Indeed, the halls are dim, the paint’s peeling in places and the windows of decades old Plexiglas have developed a yellowish sheen that can’t be wiped off. Despite that, says Principal Anthony Ruby, the teachers do their best to make their classrooms attractive, like one pre-kindergarten room on the ground floor.
“Just looking around the walls, lots of bright colors, charts, number lines, word walls. Everything is bright and in color, there are pretty things hanging from the ceiling, the carpets are bright. Everything that we can modify and change ourselves we do as far as making our classroom spaces more pretty.”
Some teachers are using contact paper to make the dingy yellow windows look like stained glass. But their school isn’t the only one with problems. J. Keith Scroggins, the city school system’s chief operating officer, estimates it would cost $2.8 billion to bring all 188 buildings, many of them the oldest in the state, up to snuff.
“The oldest building that we have currently in use is Booker T. Washington Middle School. It was built in 1895. Pimlico Elementary Middle, the original part of the building was built in 1910. We have 16 buildings that were constructed in the 1920s.”
Scroggins says the cost of even simple things runs high; $230 million to install air conditioning in the 88 schools that don’t have it and upgrade the ones that do; $200 million to replace windows like the ones at Holabird Academy.
“So, anywhere you look, the price tag is going to be in the hundreds of millions in terms of improving all of our schools system wide.”
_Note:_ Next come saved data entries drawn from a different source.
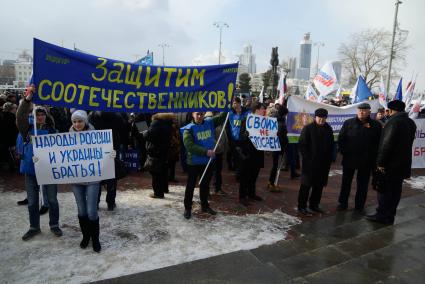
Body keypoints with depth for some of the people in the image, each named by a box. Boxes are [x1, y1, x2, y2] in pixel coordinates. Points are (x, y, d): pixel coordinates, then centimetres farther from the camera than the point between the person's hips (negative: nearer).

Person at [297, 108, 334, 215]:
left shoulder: (328, 129, 9)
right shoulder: (308, 128, -6)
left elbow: (331, 146, 14)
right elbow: (302, 144, -9)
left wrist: (329, 159, 7)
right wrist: (307, 158, -12)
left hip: (323, 163, 6)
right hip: (309, 162, -5)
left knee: (319, 185, 11)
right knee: (306, 184, -1)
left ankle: (314, 204, 24)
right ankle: (302, 206, 7)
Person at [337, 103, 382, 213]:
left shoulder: (376, 125, -1)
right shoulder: (348, 123, 0)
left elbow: (379, 142, -2)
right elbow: (341, 139, 2)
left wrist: (373, 156, -8)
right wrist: (344, 151, -4)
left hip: (366, 160, 0)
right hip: (349, 158, 1)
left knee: (363, 183, 10)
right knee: (346, 182, 10)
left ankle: (359, 205, 23)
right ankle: (342, 203, 22)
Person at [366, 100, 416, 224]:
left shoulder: (393, 121, -17)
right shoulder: (411, 123, 11)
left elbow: (386, 144, -21)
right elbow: (408, 143, 15)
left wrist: (380, 162, -17)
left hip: (391, 163, -8)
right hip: (404, 163, 8)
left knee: (384, 190, 1)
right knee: (395, 190, 13)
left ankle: (382, 215, 7)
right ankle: (390, 216, 21)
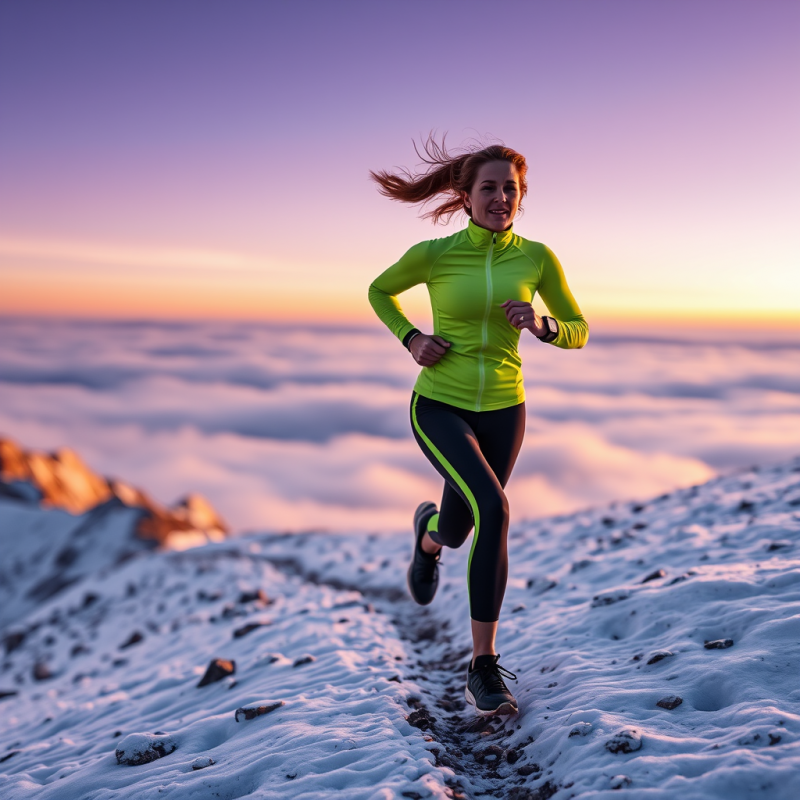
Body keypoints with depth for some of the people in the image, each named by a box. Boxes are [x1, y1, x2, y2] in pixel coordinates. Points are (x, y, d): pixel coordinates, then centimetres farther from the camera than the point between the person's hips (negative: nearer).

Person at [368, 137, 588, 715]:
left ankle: (429, 533, 48)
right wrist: (410, 339, -8)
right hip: (439, 406, -3)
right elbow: (379, 291, 9)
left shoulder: (537, 257, -5)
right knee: (492, 509, -24)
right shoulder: (434, 254, -10)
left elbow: (579, 331, 4)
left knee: (456, 531, 11)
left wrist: (542, 327, -18)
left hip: (502, 410, 3)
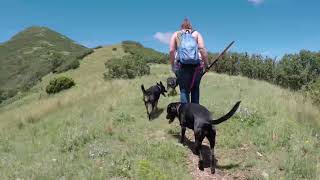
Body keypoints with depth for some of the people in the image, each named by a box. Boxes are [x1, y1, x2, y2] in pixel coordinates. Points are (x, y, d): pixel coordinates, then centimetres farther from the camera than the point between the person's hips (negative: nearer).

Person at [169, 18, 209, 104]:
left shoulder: (176, 34, 16)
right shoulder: (196, 33, 15)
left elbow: (171, 51, 4)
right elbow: (202, 49, 0)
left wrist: (172, 65, 8)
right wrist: (206, 64, 3)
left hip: (182, 65, 0)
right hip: (196, 65, 1)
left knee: (184, 90, 2)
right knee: (195, 89, 13)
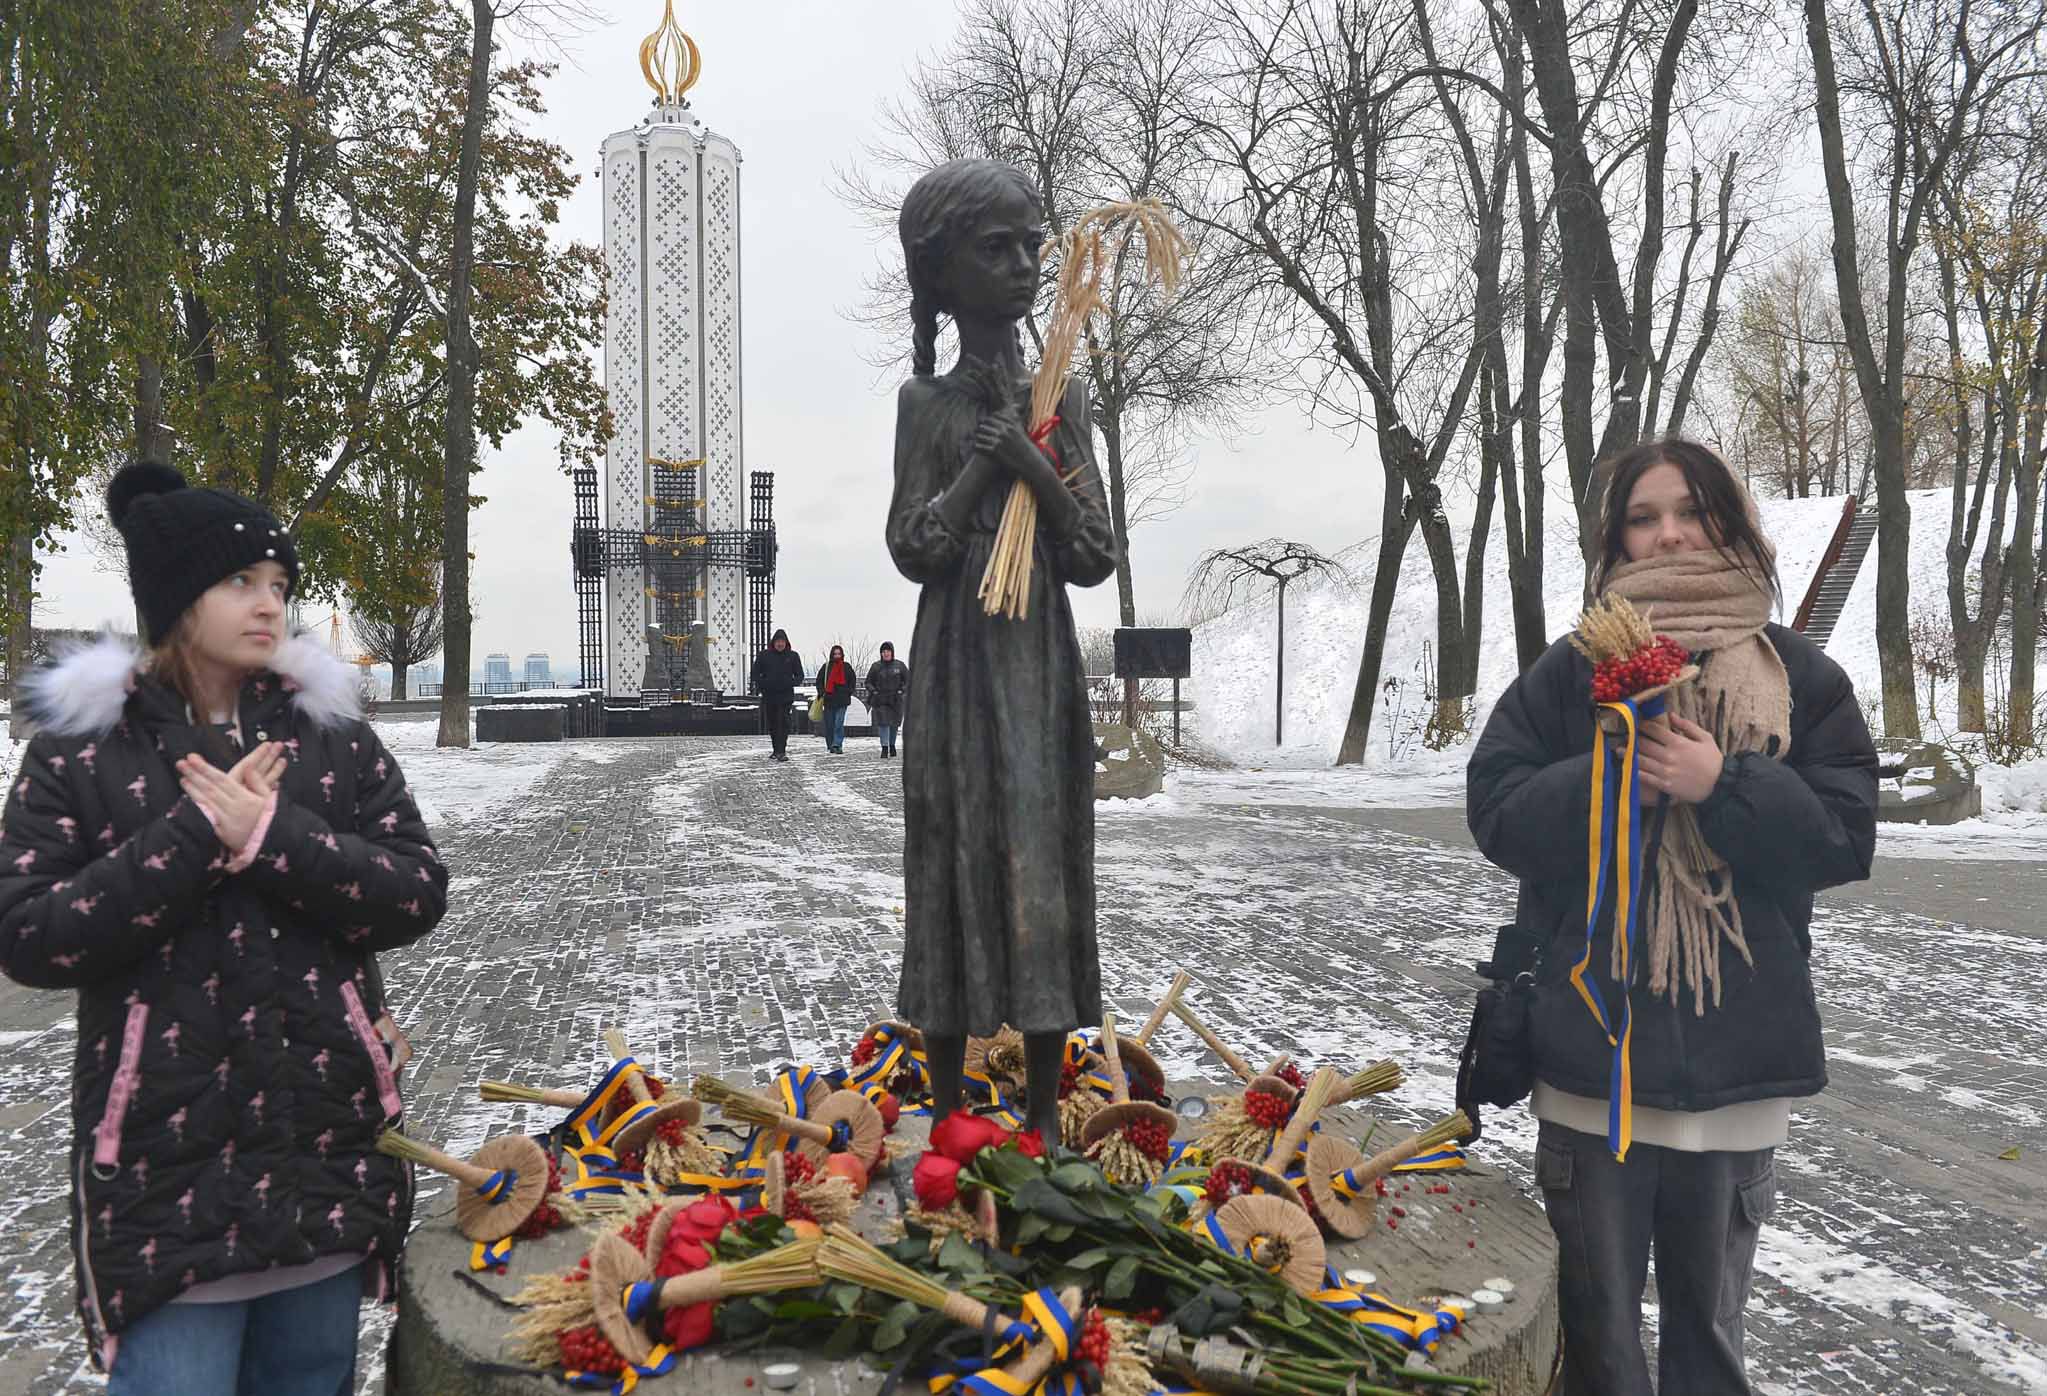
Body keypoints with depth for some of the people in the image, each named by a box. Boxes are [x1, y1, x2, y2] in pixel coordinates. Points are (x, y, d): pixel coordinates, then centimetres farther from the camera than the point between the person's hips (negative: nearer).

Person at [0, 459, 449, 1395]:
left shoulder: (330, 729, 4)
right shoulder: (78, 745, -1)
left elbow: (417, 895, -3)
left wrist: (272, 836, -17)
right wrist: (195, 835, -17)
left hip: (330, 1140, 3)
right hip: (167, 1155, -2)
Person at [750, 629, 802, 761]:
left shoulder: (793, 656, 5)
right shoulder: (763, 655, 4)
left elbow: (799, 675, 9)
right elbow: (756, 673, 8)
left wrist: (792, 682, -11)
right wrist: (761, 684, -9)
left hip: (785, 696, -2)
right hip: (768, 696, 2)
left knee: (783, 723, -12)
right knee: (771, 724, 9)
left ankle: (781, 751, -15)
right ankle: (776, 750, 21)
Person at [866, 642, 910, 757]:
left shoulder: (900, 665, 2)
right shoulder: (876, 666, 2)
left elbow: (908, 680, 6)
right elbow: (868, 682, 9)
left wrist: (902, 690, -8)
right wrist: (873, 691, -7)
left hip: (896, 700, 1)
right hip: (880, 701, -1)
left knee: (894, 724, 10)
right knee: (883, 723, -12)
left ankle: (892, 745, 29)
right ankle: (884, 747, -11)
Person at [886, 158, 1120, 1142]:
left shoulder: (1060, 398, 7)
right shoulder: (926, 401, 4)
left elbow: (1095, 558, 1)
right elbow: (913, 548, -6)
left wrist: (1033, 461, -10)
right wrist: (984, 461, -10)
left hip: (1041, 666, 2)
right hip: (957, 669, -1)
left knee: (1045, 862, 2)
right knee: (953, 860, 1)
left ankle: (1045, 1114, 14)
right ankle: (946, 1113, 14)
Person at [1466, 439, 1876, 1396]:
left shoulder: (1802, 678, 3)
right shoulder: (1571, 672, 0)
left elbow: (1846, 838, -4)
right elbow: (1497, 811, -5)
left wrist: (1723, 785, -17)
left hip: (1739, 1062, 1)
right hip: (1593, 1054, -1)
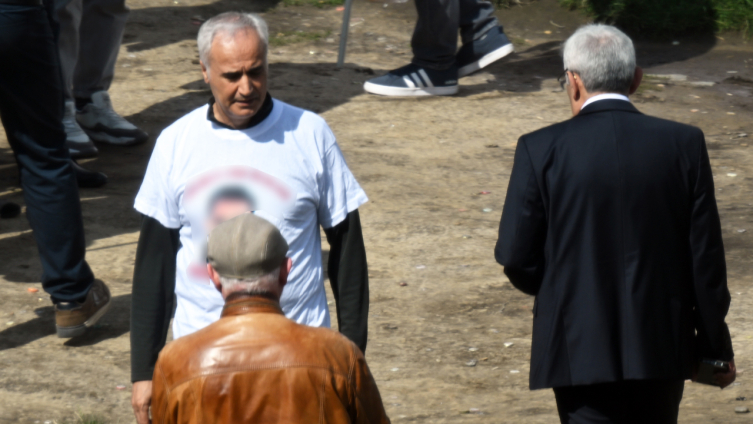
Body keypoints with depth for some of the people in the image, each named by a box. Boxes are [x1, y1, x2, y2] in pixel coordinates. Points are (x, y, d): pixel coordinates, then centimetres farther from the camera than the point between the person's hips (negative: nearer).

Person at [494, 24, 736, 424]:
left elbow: (515, 256, -5)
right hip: (663, 345, 2)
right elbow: (705, 256, -2)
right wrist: (715, 346, 8)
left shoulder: (541, 150, -8)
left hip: (581, 347, -2)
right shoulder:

And all of this on an annual maintenance budget of about $50 million. The candidates in Baltimore’s Democratic mayoral primary all say they know how to solve this problem. Incumbent Stephanie Rawlings Blake talks about “right sizing” the school system; deciding which ones to close and which ones to keep open. And she’ll turn to the city’s as yet un-built slots parlor for revenue.
“I’ve pledged 10 percent of the slots revenue to school facilities improvement. It’s a stream of money and as you know different than project based capital improvement that can be used as payment on a larger amount of money to get us more funds to do the facilities work.”
Otis Rolley and State Senator Catherine Pugh talk about public-private partnerships, though in slightly different words. Pugh cites her partnership with Fred Lazarus, president of Maryland Institute College of Art, to open a design school this fall.
“We gotta say to this business and philanthropic community that if we’re going to educate our children properly we need their help. I think you gotta reach out and I know that we can. We’ve done it in the past; I know that we can do it in the future.”
Rolley says the city should leverage its assets to raise money thought bonds.
“It’s through working with the private sector, individuals to do joint ventures and it’s working with the philanthropic sector. Other cities are doing it. This is not revolutionary; it’s just revolutionary for Baltimore.”
Whatever the politicians do, Principal Ruby insists the teachers and school administrators haven’t given up. They’re fixing things involved with student safety first, then chipping away at everything else.
I’m Joel McCord, reporting in O’Donnell Heights, for 88.1, WYPR.